1. A preparation method of arylated azauracil compounds is characterized in that: the preparation steps are as follows: dissolving azauracil compounds and aryl thiene salt in acetonitrile, adding 1, 4-diazabicyclo [2.2.2] octane (DABCO), stirring for 12 hours under blue light irradiation, extracting after the reaction is finished, drying, removing the solvent by rotary evaporation, and separating by column chromatography to obtain the arylated azauracil ketone compounds.

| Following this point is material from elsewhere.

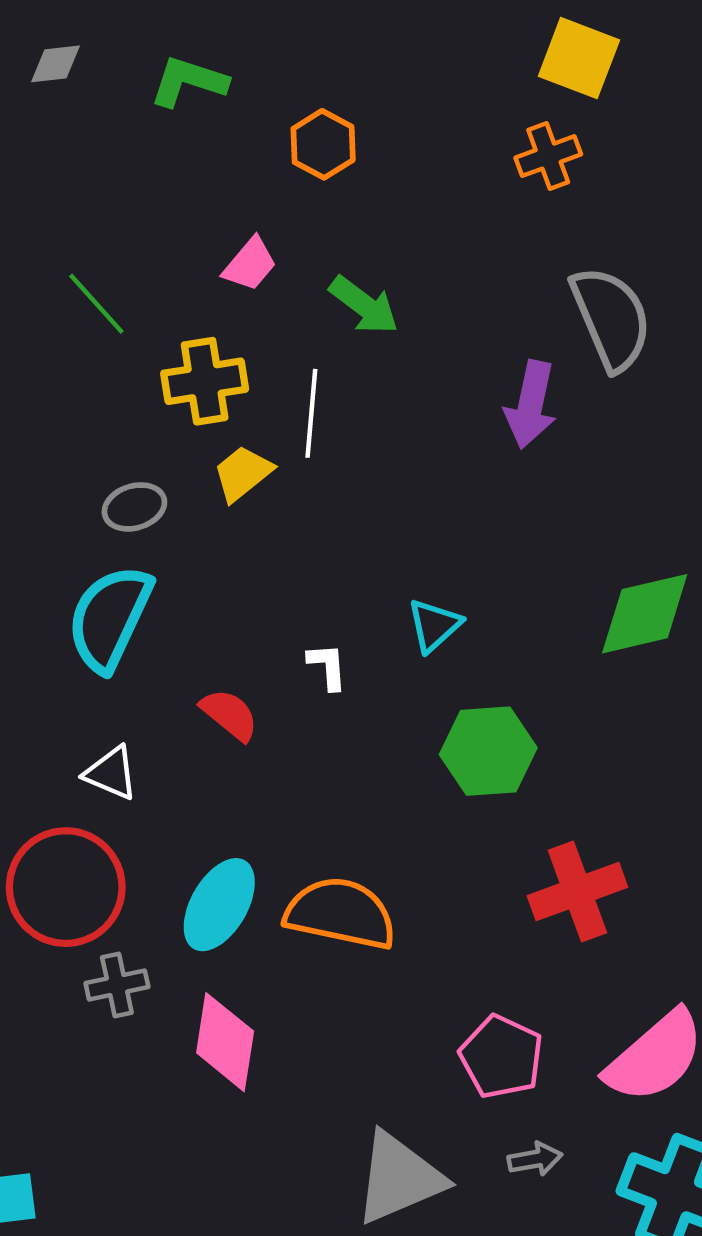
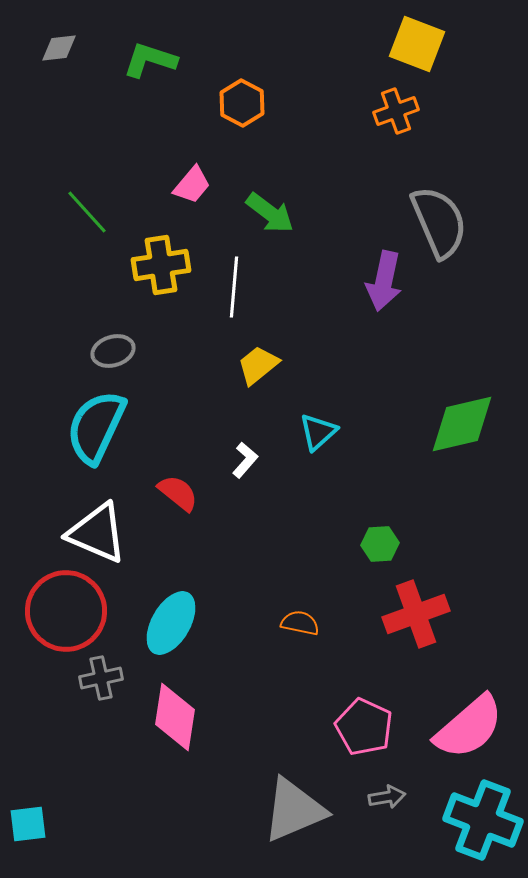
yellow trapezoid: (243, 473) -> (258, 365), moved
white L-shape: (327, 666) -> (245, 460), turned 45
green hexagon: (488, 751) -> (380, 544), moved, size x0.6
white triangle: (111, 773) -> (97, 533), size x1.6
orange semicircle: (341, 913) -> (300, 623), moved, size x0.5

the structural formula of the azauracil compound is as follows:

wherein R is ² Is methyl, ethyl, benzyl, allyl, propargyl, or the like, R ³ Methyl, ethyl, benzyl, allyl, propargyl, and the like.

The solvent is acetonitrile.

2. The process for preparing an arylated azauracil compound according to claim 1, wherein: the molar ratio of the azauracil compound to the arylthiophene salt to the DABCO is 1:2: 3.